Ma è soprattutto il diamante Hope, di una meravigliosa colorazione azzurro zaffiro, quello più famoso ma anche quello più inquietante.
Il "diamante hope" oggi al Smithsonian Museum: è conosciuto anche con i nome di "violettes", "bleu de France", "bleu français", "Sitha's eye"
Come la storia del “teschio del destino” quella del diamante Hope sembra suggerire la possibilità che i cristalli abbiano il potere di assorbire le emozioni umane.
Siamo nel 1688 e Luigi XIV acquista da un commerciante francese di nome Jean-Baptiste Tavernier, un magnifico diamante blu di 114 carati proveniente dalla miniere di Golconda. Si narrava che Tavernier l'avesse sottratto dall'incavo dell'occhio di un idolo in un tempio indiano. Subito dopo aver venduto il diamante a Luigi XIV, il commerciante faceva bancarotta e nella speranza di rifarsi una fortuna era ripartito alla volta dell'India, senza però mai arrivarci perché morì durante il viaggio.
Luigi XIV fece tagliare il diamante a forma di cuore per donarlo alla sua favorita, Madame de Montespan che fu poco dopo coinvolta nell'affare dei veleni e cadde in disgrazia.
Madame de Montespan con il diamante Hope
Un secolo dopo il diamante venne donato da Luigi XVI a Maria Antonietta.
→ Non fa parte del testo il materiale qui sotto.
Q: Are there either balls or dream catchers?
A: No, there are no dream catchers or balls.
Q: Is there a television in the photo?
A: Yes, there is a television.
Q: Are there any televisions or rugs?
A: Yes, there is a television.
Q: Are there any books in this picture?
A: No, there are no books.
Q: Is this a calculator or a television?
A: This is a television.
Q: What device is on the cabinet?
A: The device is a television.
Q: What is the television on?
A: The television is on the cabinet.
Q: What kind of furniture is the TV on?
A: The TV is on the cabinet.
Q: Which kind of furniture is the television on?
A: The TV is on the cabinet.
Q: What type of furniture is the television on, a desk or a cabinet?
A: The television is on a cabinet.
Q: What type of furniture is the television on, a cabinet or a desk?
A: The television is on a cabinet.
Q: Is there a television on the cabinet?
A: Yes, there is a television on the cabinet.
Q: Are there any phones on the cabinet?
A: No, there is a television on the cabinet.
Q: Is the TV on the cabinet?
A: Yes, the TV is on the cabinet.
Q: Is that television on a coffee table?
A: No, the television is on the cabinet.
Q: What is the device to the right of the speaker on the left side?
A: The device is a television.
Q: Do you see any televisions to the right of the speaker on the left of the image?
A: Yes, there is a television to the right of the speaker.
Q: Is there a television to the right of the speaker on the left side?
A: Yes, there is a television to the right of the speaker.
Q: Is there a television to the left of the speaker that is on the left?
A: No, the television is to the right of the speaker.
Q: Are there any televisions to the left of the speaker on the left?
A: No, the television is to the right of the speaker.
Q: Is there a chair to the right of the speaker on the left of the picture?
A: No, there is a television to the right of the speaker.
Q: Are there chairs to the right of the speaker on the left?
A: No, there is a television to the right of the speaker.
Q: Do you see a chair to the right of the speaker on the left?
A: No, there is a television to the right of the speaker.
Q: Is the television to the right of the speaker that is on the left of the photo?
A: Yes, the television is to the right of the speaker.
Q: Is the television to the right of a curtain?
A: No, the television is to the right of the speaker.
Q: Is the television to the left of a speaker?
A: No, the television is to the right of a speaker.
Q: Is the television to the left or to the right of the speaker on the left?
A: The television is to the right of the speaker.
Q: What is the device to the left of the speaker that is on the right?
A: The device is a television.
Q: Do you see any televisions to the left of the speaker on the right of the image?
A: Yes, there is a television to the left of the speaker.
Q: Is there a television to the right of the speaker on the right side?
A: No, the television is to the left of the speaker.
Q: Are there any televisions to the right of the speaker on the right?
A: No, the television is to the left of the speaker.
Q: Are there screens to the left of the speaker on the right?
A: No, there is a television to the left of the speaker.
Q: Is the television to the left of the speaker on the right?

Il suo coinvolgimento nella perdita del collare della pietra fece ampiamente scemare la sua già scarsa simpatia presso il popolo. Il diamante, venne affidato alla principessa di Lamballe che morì linciata dalla folla durante le stragi di Settembre. La regina morì sotto la ghigliottina in pieno Terrore.
Il diamante blu ricomparve a Londra, ampiamente ridotto rispetto alle dimensioni precedenti, da 114 carati a 44 carati, e nel 1830 venne acquistato da Henry Thomas Hope e da quel momento in avanti la pietra venne battezzata “diamante Hope”.
La maledizione che il diamante sembrava portare con se non cessò e coinvolse molte altre persone fino a quando fu affidato al Smithsonian Institute dove ancora oggi può essere ammirato.
I chiaroveggenti sostengono che i cristalli posseggano a un grado molto elevato la capacità di assorbire. Sono sensibili alle vibrazioni della mente umana e da ciò potrebbe conseguire che in certe circostanze una sorta di “maledizione” possa esservi impressa in modo voluto e deliberato. Qualunque possa essere la spiegazione il diamante Hope è ancora oggi il simbolo del meraviglioso e del maledetto.